Disturbances from the liver and bile ducts: rarely - hepatic insufficiency and cholestatic hepatitis.
Disturbances from the skin and subcutaneous tissues: rarely - cutaneous form of lupus erythematosus; very rarely - Stevens-Johnson syndrome, toxic epidermal necrolysis.
Disorders from the kidneys and urinary tract: rarely - acute renal failure as a consequence of dehydration, including fatal.
Description of selected unwanted medicinal products reactions
Diarrhea
Treatment with capecitabine can cause the development of diarrhea, sometimes severe. The occurrence of diarrhea during treatment with capecitabine was noted in 50% of patients.
With the increased risk of diarrhea, the following covariates are statistically significantly associated: an increase in the initial dose of capecitabine (in grams), an increase in the duration of treatment (weeks), an increase in the patient's age (10 years), female sex. With a decrease in the risk of diarrhea, it is statistically significantThe following covariates are associated: an increase in the cumulative dose of capecitabine (0.1 kg) and an increase in the relative intensity of the dose in the first 6 weeks of treatment.
Patients with severe diarrhea should be carefully monitored, by rehydrating them and restoring the water-electrolyte balance during dehydration. According to the indications as soon as possible, it is recommended to take standard antidiarrhoeal preparations (for example, loperamide).
Cardiotoxicity
The spectrum of cardiotoxicity in the treatment with capecitabine is similar to that of other fluoropyrimidines and includes myocardial infarction, angina pectoris, arrhythmias, cardiogenic shock, sudden death, cardiac arrest, heart failure and ECG changes (including, very rarely, lengthening QT). These side effects are more common in patients with ischemic heart disease. Heart rhythm disturbances (including ventricular fibrillation, ventricular tachysystolic type arrhythmia, pirouette, bradycardia), angina pectoris, myocardial infarction, heart failure and cardiomyopathies were recorded in patients receiving capecitabine. Caecitabine should be used with caecitabine in patients with clinically significant heart disease, arrhythmias and angina.
Encephalopathy
In addition to these adverse reactions, capecitabine monotherapy was associated with the occurrence of encephalopathy with a frequency of <0.1%.

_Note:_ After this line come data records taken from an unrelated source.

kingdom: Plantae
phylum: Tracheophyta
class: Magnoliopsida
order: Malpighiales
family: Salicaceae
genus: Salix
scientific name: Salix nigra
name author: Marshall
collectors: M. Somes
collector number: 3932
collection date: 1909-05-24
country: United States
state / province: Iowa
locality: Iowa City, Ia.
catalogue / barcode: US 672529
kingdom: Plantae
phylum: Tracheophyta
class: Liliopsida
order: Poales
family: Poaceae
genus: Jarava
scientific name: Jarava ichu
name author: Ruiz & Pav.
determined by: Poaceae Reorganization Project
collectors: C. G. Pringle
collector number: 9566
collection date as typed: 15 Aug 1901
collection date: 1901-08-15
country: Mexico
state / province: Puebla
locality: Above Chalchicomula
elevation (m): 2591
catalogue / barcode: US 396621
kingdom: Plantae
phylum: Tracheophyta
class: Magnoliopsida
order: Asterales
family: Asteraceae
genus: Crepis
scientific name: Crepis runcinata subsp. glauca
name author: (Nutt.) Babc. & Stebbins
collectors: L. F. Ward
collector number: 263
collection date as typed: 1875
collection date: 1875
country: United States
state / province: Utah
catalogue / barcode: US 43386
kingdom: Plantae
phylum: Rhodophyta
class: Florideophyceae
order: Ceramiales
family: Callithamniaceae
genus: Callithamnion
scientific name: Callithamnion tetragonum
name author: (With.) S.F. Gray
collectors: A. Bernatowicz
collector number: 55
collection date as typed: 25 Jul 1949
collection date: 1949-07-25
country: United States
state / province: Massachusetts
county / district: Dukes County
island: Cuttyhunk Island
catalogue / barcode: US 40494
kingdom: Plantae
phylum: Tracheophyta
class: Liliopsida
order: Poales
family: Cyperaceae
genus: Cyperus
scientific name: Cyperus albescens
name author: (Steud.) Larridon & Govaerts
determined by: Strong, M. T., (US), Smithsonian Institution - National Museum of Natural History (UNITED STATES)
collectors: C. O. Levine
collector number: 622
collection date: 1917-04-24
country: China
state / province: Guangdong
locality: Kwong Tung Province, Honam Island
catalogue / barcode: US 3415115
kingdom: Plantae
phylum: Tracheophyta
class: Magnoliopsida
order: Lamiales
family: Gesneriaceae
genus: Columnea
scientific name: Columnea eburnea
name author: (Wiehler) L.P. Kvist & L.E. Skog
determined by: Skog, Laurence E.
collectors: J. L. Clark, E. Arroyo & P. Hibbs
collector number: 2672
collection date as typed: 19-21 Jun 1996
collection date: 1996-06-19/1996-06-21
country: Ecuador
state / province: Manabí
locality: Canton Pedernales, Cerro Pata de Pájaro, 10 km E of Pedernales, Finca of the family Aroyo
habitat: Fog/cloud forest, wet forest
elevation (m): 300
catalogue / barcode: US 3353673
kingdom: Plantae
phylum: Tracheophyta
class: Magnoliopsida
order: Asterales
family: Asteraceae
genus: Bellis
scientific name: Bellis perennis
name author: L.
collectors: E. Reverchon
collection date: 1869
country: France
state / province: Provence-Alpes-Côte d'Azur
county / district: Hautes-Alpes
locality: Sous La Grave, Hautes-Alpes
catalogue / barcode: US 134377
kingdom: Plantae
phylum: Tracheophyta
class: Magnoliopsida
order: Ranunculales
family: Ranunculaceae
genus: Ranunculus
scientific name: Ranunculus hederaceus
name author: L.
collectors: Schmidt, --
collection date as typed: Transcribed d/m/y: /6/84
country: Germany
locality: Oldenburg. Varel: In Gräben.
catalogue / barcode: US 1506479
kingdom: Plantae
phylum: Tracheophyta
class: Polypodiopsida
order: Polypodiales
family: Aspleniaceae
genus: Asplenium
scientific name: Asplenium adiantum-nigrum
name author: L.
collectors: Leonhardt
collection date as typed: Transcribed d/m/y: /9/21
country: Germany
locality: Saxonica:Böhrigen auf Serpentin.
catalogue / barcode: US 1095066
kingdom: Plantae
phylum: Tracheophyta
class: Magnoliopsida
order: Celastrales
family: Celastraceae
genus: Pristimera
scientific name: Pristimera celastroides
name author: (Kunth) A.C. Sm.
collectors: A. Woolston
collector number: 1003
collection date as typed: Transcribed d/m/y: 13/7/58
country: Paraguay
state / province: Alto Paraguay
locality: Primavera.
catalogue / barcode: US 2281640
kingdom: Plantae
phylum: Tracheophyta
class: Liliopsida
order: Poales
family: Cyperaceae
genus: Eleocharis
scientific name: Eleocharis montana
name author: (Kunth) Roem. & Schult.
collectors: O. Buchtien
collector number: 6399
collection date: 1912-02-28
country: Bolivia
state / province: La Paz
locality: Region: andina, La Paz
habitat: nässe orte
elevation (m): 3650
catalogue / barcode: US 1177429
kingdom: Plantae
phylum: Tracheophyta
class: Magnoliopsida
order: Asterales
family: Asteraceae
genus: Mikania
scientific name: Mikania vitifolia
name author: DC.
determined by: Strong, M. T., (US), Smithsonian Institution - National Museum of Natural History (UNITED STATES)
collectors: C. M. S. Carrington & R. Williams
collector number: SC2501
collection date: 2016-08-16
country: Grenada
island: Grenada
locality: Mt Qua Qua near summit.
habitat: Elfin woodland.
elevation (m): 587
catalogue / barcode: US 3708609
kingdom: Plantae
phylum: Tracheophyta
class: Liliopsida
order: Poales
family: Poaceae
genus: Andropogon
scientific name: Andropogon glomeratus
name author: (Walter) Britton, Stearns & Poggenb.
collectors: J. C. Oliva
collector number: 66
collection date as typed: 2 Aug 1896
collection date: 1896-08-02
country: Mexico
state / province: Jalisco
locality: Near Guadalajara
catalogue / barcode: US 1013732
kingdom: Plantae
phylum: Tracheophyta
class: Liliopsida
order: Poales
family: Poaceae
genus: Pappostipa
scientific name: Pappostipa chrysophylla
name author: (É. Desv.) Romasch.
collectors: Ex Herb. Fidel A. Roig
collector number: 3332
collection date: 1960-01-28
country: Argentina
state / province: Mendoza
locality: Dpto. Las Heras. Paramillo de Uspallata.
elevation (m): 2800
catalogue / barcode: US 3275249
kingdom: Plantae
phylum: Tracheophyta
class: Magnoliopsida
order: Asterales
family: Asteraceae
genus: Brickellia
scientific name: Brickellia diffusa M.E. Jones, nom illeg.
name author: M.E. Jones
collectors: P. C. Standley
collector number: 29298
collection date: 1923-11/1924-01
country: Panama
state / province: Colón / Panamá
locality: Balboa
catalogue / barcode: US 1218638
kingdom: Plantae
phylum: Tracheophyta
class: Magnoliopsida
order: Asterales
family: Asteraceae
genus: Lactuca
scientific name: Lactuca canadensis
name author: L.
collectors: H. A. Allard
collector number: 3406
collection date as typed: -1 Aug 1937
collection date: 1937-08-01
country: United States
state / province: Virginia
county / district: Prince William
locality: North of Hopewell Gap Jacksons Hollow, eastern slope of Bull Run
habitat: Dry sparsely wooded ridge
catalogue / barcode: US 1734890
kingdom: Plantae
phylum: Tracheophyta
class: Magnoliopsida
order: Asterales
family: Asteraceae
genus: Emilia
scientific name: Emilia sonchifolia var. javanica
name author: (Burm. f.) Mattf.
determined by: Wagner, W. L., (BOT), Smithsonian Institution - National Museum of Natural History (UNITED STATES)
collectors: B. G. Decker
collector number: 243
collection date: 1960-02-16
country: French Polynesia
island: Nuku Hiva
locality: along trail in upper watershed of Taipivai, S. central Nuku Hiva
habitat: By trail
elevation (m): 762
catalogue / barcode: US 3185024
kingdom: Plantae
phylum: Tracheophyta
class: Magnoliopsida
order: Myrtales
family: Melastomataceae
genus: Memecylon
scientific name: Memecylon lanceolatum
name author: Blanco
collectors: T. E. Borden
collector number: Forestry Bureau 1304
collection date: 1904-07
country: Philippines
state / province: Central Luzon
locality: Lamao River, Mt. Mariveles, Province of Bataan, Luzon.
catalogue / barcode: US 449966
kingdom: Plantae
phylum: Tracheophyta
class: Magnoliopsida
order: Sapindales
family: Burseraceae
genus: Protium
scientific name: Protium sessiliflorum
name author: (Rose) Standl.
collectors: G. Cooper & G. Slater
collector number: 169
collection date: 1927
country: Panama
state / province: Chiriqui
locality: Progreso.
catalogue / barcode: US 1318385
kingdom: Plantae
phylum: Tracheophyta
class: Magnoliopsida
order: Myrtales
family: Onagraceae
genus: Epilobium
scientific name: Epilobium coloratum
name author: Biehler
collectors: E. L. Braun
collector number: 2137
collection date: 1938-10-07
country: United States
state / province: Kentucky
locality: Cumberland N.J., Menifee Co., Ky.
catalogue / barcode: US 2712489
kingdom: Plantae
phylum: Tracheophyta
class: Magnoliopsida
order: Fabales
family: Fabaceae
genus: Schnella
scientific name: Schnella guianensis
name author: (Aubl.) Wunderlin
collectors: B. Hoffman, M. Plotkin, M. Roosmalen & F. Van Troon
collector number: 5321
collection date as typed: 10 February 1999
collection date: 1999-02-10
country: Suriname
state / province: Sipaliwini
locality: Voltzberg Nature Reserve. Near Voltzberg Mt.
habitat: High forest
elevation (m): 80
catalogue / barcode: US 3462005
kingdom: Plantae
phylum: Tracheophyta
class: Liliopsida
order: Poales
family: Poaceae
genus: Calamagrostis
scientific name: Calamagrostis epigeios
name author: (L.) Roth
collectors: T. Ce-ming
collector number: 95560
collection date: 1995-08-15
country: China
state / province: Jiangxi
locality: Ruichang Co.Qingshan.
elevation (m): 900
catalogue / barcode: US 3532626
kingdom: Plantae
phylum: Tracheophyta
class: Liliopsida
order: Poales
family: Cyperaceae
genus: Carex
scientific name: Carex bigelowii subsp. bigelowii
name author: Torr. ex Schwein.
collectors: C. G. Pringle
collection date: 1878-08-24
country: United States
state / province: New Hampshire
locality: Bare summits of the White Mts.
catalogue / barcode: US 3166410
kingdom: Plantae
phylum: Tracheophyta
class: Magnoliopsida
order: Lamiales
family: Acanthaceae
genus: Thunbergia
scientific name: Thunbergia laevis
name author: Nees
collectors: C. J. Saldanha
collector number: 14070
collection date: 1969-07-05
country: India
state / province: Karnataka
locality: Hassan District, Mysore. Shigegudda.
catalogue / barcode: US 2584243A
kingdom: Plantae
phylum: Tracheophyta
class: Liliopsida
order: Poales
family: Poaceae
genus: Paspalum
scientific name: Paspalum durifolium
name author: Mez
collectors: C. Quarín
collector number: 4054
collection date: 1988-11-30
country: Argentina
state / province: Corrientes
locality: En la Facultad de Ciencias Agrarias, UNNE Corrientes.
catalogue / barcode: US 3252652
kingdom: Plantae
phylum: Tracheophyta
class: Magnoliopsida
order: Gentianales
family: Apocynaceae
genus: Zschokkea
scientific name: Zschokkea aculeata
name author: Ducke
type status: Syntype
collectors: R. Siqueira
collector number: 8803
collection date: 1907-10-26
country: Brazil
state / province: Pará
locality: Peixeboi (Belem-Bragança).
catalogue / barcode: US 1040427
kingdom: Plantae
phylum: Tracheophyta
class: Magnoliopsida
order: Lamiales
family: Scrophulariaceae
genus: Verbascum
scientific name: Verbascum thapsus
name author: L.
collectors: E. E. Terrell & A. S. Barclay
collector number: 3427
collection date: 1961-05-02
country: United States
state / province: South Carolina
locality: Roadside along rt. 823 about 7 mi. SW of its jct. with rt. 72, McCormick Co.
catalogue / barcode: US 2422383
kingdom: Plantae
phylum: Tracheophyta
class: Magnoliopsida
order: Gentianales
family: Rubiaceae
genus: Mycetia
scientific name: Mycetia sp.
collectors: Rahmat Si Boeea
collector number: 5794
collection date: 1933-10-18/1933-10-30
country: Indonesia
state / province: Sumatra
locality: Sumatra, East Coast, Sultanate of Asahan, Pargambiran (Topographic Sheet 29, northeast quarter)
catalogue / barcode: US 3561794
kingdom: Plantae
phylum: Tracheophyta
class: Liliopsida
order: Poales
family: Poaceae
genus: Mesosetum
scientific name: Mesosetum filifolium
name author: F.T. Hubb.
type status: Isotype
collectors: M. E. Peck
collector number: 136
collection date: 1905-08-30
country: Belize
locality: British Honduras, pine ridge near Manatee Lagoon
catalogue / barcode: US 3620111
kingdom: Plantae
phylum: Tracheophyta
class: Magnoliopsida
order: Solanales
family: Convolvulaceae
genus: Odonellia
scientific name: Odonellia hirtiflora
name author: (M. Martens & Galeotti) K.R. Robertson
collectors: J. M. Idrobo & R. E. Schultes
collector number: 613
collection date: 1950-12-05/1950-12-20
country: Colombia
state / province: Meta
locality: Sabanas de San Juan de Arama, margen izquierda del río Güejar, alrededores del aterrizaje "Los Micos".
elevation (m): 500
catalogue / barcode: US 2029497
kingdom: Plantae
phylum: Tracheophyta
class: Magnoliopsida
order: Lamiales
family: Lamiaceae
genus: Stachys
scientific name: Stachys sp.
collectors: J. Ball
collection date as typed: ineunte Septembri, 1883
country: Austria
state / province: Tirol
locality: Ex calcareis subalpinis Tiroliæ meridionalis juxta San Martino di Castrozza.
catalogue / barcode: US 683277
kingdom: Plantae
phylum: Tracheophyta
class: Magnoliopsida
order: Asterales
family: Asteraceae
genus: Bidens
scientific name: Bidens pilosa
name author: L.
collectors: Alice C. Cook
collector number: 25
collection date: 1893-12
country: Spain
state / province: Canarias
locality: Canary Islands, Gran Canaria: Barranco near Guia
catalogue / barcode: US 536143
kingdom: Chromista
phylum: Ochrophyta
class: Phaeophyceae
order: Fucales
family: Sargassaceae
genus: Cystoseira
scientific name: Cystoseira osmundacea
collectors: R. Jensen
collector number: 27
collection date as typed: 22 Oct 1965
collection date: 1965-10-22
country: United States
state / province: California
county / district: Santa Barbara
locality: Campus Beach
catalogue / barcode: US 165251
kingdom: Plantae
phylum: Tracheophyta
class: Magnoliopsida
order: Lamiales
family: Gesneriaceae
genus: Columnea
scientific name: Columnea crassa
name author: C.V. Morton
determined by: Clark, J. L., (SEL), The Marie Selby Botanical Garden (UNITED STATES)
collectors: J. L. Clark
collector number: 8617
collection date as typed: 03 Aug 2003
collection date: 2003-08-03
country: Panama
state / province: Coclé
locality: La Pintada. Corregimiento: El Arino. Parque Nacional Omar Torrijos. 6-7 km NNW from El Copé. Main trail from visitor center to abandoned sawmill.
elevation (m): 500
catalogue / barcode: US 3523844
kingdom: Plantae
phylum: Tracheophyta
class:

Adverse reactions in special patient groups
Elderly patients
Patients aged ≥60 years who received capecitabine monotherapy and combination therapy with docetaxel had an increased risk of serious adverse events compared with patients <60 years of age. Most patients aged ≥60 years who received combination therapy with docetaxel showed earlier cessation of treatment as a result of adverse reactions compared with patients <60 years of age.
Floor
Female gender is statistically significantly associated with an increased risk of palmar-plantar syndrome and diarrhea, as well as a reduced risk of developing neutropenia.
Patients with impaired renal function
In patients with impaired renal function prior to initiating treatment who received capecitabine monotherapy, an increase in the incidence of grade III and IV related adverse reactions was noted compared to patients with normal renal function (36% in patients without renal dysfunction, 41% with mild renal insufficiency and 54% - with renal insufficiency of an average degree).In patients with moderate-level renal insufficiency, there was a greater need for dose reduction (44%) compared with 33 and 32% of patients without renal failure and with mild renal failure, respectively, and premature withdrawal of treatment was more often noted.